В Кембридже Набоков — в отличие от Джойса в Дублине или Сэмюэля Джонсона в Оксфорде — не собрал вокруг себя поклонников и почитателей. Ему не помогла семейная англофилия: Англия его детства осталась в детской, и он ощущал между собой и английскими студентами некую стену. «Вдохновенные вихри» души, столь естественные для русского, вызывали недоуменную мину на гладковыбритом лице англичанина; любое ослабление самоконтроля — когда «сболтнешь по простоте душевной, что вот, кажется, всю кровь отдал бы, чтобы снова увидеть какое-нибудь болотце под Петербургом, — это просто дурной тон». Поэтому самых близких друзей Набоков нашел среди русских, и круг их был неширок: Калашников; «очень умный и очень тонкий» Михаил, брат Евы Любржинской, который поступил в Питерхаус-колледж на семестр раньше Набокова; Петр Мрозовский, еще один первокурсник Тринити-колледжа, изучавший химию; граф Роберт Луис Маголи-Серати де Калри, тоже новичок в Тринити и русский только по крови — по материнской линии18.
С другой стороны, Набоков не чувствовал себя обделенным вниманием англичан. Футболист, игравший за команду своего колледжа, теннисист и боксер, да еще русский, он неизменно вызывал интерес: «В Кембридже ко мне все так и льнули». В автобиографических книгах Набоков нарисовал стилизованный портрет кембриджского студента своей университетской поры — Бомстон из «Других берегов» и Несбит из «Памяти», — которого никак не удавалось убедить, что большевизм — не более чем «новая форма жестокой тирании, такой же старой, как пески пустыни». За стилизацией проглядывает индивидуальность — молодой человек, который был на фронте, писал стихи без рифм и стал видным ученым. Этот долговязый, посасывающий трубку молодой социалист и его «несколько упадочные» друзья познакомили Набокова с основами студенческого этикета: никогда не здороваться за руку, не кланяться и не желать доброго утра, приветствовать знакомого — даже если это профессор — широкой улыбкой и развязным междометием, никогда не ходить по улице в пальто и шляпе, как бы холодно ни было, но и не становиться рабом этих правил. Набоков внешне ничем не отличался от большинства и не носил пальто, но при этом он брезгливо отверг и колючее шерстяное белье, которое согревало большинство его английских товарищей. Простуды постоянно преследовали его19.

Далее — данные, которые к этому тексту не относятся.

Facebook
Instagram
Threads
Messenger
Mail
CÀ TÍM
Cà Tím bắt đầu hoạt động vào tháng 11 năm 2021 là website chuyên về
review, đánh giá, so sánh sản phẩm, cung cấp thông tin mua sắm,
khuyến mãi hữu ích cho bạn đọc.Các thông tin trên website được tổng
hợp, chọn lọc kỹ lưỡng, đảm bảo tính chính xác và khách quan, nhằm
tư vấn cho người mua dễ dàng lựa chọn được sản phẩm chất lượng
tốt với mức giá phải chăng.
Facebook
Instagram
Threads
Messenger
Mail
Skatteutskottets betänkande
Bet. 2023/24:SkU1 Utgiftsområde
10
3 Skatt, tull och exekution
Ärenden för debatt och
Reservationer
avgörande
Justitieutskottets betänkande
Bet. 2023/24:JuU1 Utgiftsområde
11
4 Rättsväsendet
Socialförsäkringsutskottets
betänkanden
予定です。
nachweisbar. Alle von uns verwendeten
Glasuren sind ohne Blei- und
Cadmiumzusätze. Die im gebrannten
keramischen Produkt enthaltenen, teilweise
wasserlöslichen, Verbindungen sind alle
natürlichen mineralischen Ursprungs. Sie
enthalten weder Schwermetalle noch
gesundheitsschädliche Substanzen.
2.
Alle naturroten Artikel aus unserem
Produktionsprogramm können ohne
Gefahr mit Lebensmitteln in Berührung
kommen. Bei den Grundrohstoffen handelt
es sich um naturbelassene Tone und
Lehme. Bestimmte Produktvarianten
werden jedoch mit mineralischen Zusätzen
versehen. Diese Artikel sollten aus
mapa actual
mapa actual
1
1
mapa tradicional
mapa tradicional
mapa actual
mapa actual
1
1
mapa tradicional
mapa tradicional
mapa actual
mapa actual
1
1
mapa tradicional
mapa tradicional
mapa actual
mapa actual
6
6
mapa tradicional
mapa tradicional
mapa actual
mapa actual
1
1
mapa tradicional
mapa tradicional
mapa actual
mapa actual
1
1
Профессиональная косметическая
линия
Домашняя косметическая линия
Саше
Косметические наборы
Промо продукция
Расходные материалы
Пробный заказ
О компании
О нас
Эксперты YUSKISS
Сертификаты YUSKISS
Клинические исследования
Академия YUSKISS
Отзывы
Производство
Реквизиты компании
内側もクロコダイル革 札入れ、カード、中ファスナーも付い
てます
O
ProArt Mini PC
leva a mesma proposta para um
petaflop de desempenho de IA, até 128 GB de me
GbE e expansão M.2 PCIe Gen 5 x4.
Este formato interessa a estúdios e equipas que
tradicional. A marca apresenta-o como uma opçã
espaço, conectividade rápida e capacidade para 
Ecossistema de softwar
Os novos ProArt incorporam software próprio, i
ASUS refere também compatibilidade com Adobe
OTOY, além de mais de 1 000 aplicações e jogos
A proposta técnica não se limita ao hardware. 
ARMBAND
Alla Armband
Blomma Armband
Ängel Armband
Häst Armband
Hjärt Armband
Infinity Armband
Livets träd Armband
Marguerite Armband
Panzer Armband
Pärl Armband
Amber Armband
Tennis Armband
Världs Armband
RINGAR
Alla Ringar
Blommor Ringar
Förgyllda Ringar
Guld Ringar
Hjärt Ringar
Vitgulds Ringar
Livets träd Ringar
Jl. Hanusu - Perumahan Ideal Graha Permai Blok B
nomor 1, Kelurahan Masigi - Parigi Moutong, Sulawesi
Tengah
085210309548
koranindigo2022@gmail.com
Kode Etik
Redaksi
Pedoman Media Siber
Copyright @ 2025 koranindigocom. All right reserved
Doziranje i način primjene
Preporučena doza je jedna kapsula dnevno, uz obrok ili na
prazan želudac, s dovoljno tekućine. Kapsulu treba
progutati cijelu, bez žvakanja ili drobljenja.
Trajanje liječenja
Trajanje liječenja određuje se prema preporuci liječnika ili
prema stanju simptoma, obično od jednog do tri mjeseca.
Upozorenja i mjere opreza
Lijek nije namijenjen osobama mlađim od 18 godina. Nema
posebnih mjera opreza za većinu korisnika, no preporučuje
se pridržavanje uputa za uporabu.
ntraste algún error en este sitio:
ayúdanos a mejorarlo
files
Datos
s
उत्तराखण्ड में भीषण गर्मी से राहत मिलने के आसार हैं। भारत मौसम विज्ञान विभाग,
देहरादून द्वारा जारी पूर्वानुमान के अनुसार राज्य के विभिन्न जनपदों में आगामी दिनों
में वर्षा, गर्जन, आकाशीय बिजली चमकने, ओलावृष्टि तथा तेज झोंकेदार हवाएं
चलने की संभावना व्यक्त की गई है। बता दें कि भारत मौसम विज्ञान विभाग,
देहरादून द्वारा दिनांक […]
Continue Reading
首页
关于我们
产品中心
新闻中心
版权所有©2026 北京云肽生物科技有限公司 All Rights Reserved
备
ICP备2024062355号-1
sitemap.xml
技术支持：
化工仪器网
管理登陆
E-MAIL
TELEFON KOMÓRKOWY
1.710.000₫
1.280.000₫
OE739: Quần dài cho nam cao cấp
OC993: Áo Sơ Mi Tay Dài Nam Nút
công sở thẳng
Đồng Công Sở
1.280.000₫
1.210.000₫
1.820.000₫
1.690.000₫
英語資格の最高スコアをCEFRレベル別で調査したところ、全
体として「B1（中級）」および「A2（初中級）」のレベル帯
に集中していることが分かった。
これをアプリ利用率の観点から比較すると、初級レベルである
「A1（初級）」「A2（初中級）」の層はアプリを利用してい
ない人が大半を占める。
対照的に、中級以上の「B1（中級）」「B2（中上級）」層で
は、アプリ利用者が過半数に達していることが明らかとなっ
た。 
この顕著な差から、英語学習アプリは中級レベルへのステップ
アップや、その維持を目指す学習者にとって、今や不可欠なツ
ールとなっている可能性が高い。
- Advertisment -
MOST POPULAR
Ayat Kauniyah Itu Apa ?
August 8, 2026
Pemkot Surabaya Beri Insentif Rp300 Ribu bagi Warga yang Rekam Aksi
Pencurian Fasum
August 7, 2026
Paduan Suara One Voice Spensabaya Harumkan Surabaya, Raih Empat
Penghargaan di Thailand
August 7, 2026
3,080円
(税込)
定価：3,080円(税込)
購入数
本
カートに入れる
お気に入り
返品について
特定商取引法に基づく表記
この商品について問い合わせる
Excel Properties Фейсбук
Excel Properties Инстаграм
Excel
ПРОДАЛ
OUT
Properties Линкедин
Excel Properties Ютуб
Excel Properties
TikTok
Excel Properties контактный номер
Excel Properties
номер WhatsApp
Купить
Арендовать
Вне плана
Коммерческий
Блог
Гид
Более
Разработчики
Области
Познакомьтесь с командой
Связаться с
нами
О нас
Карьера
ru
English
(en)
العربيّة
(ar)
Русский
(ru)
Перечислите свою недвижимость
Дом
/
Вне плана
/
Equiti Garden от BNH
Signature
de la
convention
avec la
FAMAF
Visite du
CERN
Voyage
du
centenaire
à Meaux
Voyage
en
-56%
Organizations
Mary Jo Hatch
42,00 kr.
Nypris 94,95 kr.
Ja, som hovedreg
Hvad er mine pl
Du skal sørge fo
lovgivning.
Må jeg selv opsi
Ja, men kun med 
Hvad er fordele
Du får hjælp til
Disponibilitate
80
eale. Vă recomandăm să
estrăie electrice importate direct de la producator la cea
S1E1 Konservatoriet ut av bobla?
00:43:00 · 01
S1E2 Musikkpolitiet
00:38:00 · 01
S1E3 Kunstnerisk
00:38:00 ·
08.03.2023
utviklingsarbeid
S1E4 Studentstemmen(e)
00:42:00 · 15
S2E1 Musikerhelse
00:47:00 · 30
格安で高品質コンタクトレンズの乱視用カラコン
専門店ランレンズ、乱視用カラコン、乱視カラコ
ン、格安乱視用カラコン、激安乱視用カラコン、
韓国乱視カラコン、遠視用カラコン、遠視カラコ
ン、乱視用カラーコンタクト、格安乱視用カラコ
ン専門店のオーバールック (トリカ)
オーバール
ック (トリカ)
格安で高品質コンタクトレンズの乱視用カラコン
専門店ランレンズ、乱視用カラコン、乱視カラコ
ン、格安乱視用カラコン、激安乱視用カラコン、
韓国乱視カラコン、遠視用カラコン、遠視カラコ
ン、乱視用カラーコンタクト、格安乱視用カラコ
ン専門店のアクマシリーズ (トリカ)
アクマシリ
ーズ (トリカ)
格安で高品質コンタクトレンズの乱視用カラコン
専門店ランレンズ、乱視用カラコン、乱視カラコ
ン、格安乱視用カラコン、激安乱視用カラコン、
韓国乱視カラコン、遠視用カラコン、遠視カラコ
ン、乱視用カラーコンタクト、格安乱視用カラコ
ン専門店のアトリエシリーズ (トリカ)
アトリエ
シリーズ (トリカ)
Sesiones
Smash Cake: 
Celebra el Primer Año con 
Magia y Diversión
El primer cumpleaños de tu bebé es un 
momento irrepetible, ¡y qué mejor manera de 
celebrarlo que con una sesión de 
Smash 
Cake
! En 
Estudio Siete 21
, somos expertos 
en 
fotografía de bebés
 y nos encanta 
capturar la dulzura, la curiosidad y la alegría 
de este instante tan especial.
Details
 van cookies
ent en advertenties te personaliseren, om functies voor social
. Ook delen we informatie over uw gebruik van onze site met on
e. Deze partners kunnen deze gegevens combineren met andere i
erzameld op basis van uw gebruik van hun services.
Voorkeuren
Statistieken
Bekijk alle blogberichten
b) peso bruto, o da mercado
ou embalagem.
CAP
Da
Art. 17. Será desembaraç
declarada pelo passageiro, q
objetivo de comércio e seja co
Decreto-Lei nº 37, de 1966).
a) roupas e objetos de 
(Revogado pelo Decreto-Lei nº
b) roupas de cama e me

Все считали должным говорить с ним о России, но больше других — Р.А. Батлер, будущий заместитель премьер-министра от консервативной партии, которого Набоков впоследствии вывел под маской Несбита и назвал «ужасным занудой». Мысленно возвращаясь к своей университетской жизни, Набоков с удивлением вспоминал, как много он говорил тогда о политике. 28 ноября — через шесть недель после приезда в Кембридж — он даже участвовал в обсуждении резолюции дискуссионного клуба «Мэгпай и Стамп» «Об одобрении политики союзников в России». Владимир, естественно, спорил с противниками интервенции:
Мистер Набокофф выступал исходя из личного знания большевизма, который он назвал отвратительной болезнью. Ленин — сумасшедший, остальные — негодяи. Он привел пример с роялем, который делили среди нескольких претендентов, — аналогия с судом Соломона. Он рекомендовал Англии оказать незамедлительную помощь Деникину и Колчаку и не вести никаких дел с большевиками.
Предусмотрительно заучив написанную по-английски статью своего отца, Набоков выступал 18 минут 50 секунд. Как только оратор продекламировал все, что помнил, он иссяк: «И это была моя первая и последняя политическая речь»20.